Is Reinforcement Learning (Not) for Natural Language Processing?: Benchmarks, Baselines, and Building Blocks for Natural Language Policy Optimization
Rajkumar Ramamurthy* | Prithviraj Ammanabrolu* | Kianté Brantley | Jack Hessel |
Rafet Sifa | Christian Bauckhage | Hannaneh Hajishirzi | Yejin Choi |
We tackle the problem of training large language models to align to measures of human preferences. We note that many Natural Language Processing (NLP) tasks can be framed as sequence learning problems, with multitudes of non-differentiable automated metrics designed to grade performance by mimicking human judgements for the task.
Reinforcement Learning (RL) is a powerful paradigm for solving sequential tasks that learn from such scalar feedback and yet the use of RL for NLP tasks is severely hindered by a series of important, yet often undocumented pitfalls including: training instability of RL algorithms with combinatorially-sized language action spaces; high variance in automated NLP metrics to be used for feedback in the form of rewards; and reward hacking where a metric is state-of-the-art but the underlying spirit of the task remains unsolved.

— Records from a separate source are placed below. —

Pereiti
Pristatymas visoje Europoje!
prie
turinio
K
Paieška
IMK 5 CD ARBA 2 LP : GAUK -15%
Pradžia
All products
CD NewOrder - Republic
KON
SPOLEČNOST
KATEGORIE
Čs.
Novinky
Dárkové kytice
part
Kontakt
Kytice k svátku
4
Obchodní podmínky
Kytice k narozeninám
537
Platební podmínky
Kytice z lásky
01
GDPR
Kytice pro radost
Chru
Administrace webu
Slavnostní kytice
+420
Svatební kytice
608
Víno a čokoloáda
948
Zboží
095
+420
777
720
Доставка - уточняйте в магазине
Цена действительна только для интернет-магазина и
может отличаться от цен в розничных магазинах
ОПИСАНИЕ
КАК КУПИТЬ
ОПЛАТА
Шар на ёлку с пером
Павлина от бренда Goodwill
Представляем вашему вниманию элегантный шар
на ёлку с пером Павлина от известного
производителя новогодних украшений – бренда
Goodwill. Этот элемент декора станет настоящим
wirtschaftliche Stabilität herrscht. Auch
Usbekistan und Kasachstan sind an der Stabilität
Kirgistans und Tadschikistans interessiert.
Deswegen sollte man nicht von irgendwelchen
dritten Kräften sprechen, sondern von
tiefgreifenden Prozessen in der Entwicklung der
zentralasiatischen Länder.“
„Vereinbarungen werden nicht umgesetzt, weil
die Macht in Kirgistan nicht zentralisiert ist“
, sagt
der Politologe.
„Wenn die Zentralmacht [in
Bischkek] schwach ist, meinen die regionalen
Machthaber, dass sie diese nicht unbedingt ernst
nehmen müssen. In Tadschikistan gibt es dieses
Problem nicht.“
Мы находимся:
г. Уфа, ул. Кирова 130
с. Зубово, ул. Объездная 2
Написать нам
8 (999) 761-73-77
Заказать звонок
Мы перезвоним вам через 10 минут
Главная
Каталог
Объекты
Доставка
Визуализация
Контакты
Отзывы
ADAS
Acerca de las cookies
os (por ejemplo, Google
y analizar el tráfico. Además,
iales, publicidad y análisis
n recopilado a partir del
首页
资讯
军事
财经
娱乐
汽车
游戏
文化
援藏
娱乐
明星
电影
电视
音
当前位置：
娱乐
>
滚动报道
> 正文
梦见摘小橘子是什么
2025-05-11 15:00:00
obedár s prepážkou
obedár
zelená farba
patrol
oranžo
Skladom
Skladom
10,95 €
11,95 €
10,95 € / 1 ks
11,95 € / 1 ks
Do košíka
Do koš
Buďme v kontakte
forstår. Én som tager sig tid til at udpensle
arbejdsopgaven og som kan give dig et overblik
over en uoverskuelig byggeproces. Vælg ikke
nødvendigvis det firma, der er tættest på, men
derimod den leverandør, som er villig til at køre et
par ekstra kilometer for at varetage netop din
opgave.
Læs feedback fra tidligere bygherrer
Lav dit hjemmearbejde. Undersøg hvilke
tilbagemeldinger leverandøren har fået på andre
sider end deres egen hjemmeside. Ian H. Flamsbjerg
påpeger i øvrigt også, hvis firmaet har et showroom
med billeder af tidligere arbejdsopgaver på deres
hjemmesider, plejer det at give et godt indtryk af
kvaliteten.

The RL4LMs project attempts to alleviate these pitfalls by:
(1) providing guidelines for when RL should be used and what kinds of current NLP tasks and metrics are best suited for it in the form of a new ever-evolving benchmark dubbed GRUE (General Reinforced-language Understanding Evaluation);
(2) demonstrating how to use RL for language via a novel RL algorithm NLPO (Natural Language Policy Optimization) created to be more stable and less susceptible to both large language action spaces and high variance in rewards;
(3) A practical day-to-day guide including high-quality implementations and hyperparameters of NLPO along with multiple existing online RL algorithms such as PPO and A2C to train any causal or seq2seq transformer in the popular HuggingFace library.